[[ Given information open ]]

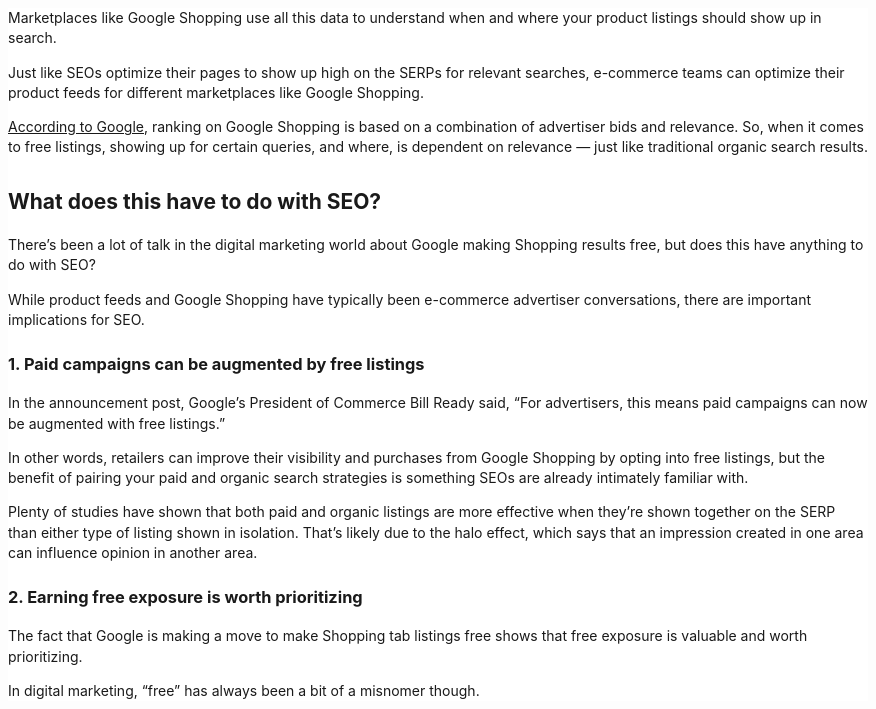 <p>Marketplaces like Google Shopping use all this data to understand when and where your product listings should show up in search.&nbsp;</p>



<p>Just like SEOs optimize their pages to show up high on the SERPs for relevant searches, e-commerce teams can optimize their product feeds for different marketplaces like Google Shopping.</p>



<p><a href="https://support.google.com/faqs/answer/2987537" target="_blank" rel="noreferrer noopener" aria-label=" (opens in a new tab)">According to Google</a>, ranking on Google Shopping is based on a combination of advertiser bids and relevance. So, when it comes to free listings, showing up for certain queries, and where, is dependent on relevance — just like traditional organic search results.</p>



<h2 class="wp-block-heading" id="h-what-does-this-have-to-do-with-seo">What does this have to do with SEO?</h2>



<p>There’s been a lot of talk in the digital marketing world about Google making Shopping results free, but does this have anything to do with SEO?&nbsp;</p>



<p>While product feeds and Google Shopping have typically been e-commerce advertiser conversations, there are important implications for SEO.</p>



<h3 class="wp-block-heading" id="h-1-paid-campaigns-can-be-augmented-by-free-listings">1. Paid campaigns can be augmented by free listings</h3>



<p>In the announcement post, Google’s President of Commerce Bill Ready said, “For advertisers, this means paid campaigns can now be augmented with free listings.” </p>



<p>In other words, retailers can improve their visibility and purchases from Google Shopping by opting into free listings, but the benefit of pairing your paid and organic search strategies is something SEOs are already intimately familiar with.&nbsp;</p>



<p>Plenty of studies have shown that both paid and organic listings are more effective when they’re shown together on the SERP than either type of listing shown in isolation. That’s likely due to the halo effect, which says that an impression created in one area can influence opinion in another area.&nbsp;</p>



<h3 class="wp-block-heading" id="h-2-earning-free-exposure-is-worth-prioritizing">2. Earning free exposure is worth prioritizing</h3>



<p>The fact that Google is making a move to make Shopping tab listings free shows that free exposure is valuable and worth prioritizing.&nbsp;</p>



<p>In digital marketing, “free” has always been a bit of a misnomer though.</p>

[[ Given information closed ]]

• [What to produce]: A single number is required: the count of lines in the records that include the string "augmented".

• [Task response]: 2